In situ construction of an α-MoC/g-C3N4 Mott–Schottky heterojunction with high-speed electron transfer channel for efficient photocatalytic H2 evolution

Abstract

The design and construction of the Mott–Schottky heterojunction with the superior separation and transfer efficiency of photogenerated carriers are significant for solar-to-hydrogen conversion. Molybdenum carbide has been regarded as a promising cocatalyst for replacing Pt in photocatalytic H₂ production reactions. However, the high synthetic temperature (≥700 °C) is not beneficial for the achievement of molybdenum carbide with a small size and the construction of an intimate heterojunction with semiconductor photocatalysts, leading to inferior photocatalytic performance and stability.
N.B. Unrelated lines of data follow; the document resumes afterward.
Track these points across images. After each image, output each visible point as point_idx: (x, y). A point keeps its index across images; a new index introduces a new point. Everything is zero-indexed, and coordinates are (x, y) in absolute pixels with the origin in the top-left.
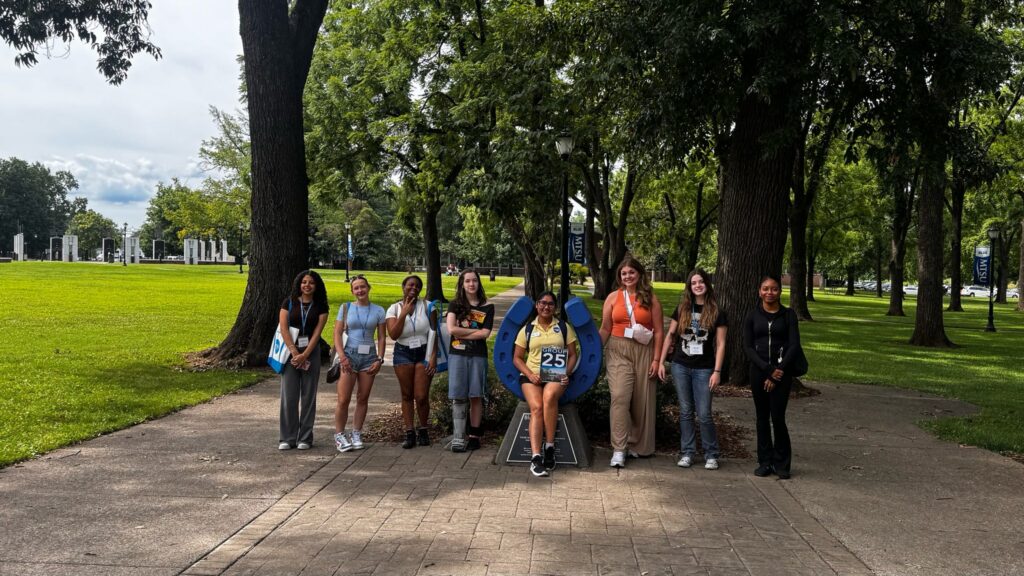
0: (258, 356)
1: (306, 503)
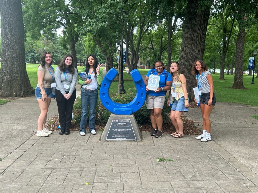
0: (5, 93)
1: (9, 166)
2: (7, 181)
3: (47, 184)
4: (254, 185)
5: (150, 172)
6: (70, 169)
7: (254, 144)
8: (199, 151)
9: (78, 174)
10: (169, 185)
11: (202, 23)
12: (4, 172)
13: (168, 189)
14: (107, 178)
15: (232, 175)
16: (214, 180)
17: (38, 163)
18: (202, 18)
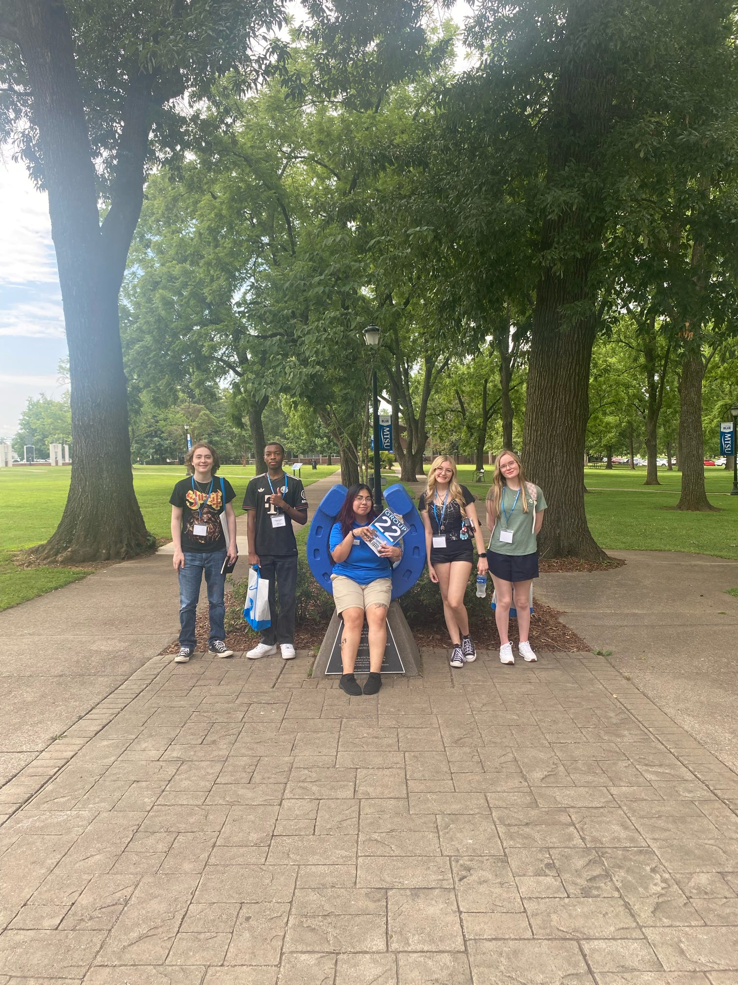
0: (81, 552)
1: (71, 758)
2: (62, 800)
3: (163, 805)
4: (713, 797)
5: (433, 764)
6: (225, 761)
7: (724, 673)
8: (570, 699)
9: (244, 775)
10: (482, 801)
11: (577, 347)
12: (57, 775)
13: (478, 813)
14: (319, 786)
15: (654, 769)
16: (604, 783)
17: (146, 745)
18: (576, 336)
Herein, we developed an organic–inorganic hybrid strategy to achieve the low-temperature synthesis of ultra-small α-MoC nanodots with a diameter of 1.8 nm under 500 °C. Furthermore, α-MoC/g-C₃N₄ Mott–Schottky heterojunction was successfully constructed in situ for the first time, which delivers a 110-fold enhancement of H₂ production compared to bare g-C₃N₄. The experimental results and density functional theory (DFT) calculations revealed that intimate contact through the Mo–N bond is a feasible method to decrease the Schottky barrier and facilitate electron transfer from g-C₃N₄ to α-MoC, thus boosting photocatalytic H₂ evolution performance. This study provides a mild strategy for the synthesis of ultra-small molybdenum carbide nanoparticles and highlights the great potential of the Mott–Schottky heterojunction with a high-speed electron transfer channel for efficient solar energy-driven conversion.